Nothing but the lines from the one containing "right eye: (566, 371)" to the end of the records below should be output, each exactly as written.

--- The data Enclosed Below ---

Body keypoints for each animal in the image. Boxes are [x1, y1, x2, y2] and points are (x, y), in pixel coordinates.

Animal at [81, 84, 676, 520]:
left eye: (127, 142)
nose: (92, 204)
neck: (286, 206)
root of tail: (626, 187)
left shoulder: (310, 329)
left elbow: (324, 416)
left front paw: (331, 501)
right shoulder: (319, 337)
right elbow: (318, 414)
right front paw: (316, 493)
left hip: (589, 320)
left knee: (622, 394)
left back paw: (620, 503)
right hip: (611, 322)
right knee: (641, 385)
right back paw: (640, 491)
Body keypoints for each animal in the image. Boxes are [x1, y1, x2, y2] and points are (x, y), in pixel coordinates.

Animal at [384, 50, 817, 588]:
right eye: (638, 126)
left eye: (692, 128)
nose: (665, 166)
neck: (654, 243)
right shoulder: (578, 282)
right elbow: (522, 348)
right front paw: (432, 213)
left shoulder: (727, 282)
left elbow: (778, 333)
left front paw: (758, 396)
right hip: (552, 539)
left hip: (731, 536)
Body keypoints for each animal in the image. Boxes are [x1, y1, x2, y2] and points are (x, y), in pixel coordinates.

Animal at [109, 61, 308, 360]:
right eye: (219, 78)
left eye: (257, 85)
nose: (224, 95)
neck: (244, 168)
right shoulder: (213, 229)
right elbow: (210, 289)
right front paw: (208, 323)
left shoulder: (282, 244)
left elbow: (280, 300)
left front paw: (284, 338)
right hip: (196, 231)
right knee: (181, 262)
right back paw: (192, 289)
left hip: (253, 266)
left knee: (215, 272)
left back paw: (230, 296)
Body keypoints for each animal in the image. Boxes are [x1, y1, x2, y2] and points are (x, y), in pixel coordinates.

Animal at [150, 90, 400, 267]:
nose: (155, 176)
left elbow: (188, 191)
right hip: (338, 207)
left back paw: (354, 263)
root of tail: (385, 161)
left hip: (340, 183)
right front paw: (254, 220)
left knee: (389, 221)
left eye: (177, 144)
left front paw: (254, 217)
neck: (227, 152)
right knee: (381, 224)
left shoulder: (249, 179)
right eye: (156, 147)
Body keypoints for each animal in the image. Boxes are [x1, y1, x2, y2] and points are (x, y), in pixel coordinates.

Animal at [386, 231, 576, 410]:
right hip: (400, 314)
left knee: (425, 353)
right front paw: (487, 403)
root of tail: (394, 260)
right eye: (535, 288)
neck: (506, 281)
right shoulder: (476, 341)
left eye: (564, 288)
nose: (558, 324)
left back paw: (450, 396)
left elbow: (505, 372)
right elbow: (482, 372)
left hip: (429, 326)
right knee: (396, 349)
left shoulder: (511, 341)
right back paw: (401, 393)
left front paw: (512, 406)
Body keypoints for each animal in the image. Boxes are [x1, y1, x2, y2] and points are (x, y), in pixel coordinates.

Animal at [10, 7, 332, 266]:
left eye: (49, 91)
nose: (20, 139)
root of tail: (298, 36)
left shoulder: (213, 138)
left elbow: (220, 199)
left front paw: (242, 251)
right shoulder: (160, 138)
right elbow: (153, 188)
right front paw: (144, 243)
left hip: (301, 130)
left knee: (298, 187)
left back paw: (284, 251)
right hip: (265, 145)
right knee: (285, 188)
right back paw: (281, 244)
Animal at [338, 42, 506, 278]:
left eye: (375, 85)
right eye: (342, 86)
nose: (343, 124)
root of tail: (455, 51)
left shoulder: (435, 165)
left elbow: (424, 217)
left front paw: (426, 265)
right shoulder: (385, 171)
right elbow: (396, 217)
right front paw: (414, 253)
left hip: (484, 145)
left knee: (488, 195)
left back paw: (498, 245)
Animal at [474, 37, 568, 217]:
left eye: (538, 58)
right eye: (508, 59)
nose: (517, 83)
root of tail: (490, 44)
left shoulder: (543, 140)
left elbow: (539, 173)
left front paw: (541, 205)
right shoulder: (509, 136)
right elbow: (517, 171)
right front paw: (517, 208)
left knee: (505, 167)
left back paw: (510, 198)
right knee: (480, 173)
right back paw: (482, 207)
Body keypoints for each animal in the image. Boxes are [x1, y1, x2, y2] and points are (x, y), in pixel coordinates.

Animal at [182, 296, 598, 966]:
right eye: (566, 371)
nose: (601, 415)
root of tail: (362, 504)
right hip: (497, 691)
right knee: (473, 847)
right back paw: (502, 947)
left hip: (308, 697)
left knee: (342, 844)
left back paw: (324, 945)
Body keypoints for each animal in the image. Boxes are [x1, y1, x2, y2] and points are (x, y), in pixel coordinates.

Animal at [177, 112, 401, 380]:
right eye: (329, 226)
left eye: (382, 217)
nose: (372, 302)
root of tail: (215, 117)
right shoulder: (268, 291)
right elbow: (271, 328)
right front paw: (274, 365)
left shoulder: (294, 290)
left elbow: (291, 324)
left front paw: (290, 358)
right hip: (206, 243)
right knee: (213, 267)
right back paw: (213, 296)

--- End of Enclosed The data ---

» Solution below
right eye: (566, 371)
nose: (601, 415)
root of tail: (362, 504)
right hip: (497, 691)
right knee: (473, 847)
right back paw: (502, 947)
left hip: (308, 697)
left knee: (342, 844)
left back paw: (324, 945)
Body keypoints for each animal in the image. Boxes are [x1, y1, x2, y2] and points are (x, y), in pixel coordinates.

Animal at [177, 112, 401, 380]:
right eye: (329, 226)
left eye: (382, 217)
nose: (372, 302)
root of tail: (215, 117)
right shoulder: (268, 291)
right elbow: (271, 328)
right front paw: (274, 365)
left shoulder: (294, 290)
left elbow: (291, 324)
left front paw: (290, 358)
right hip: (206, 243)
right knee: (213, 267)
right back paw: (213, 296)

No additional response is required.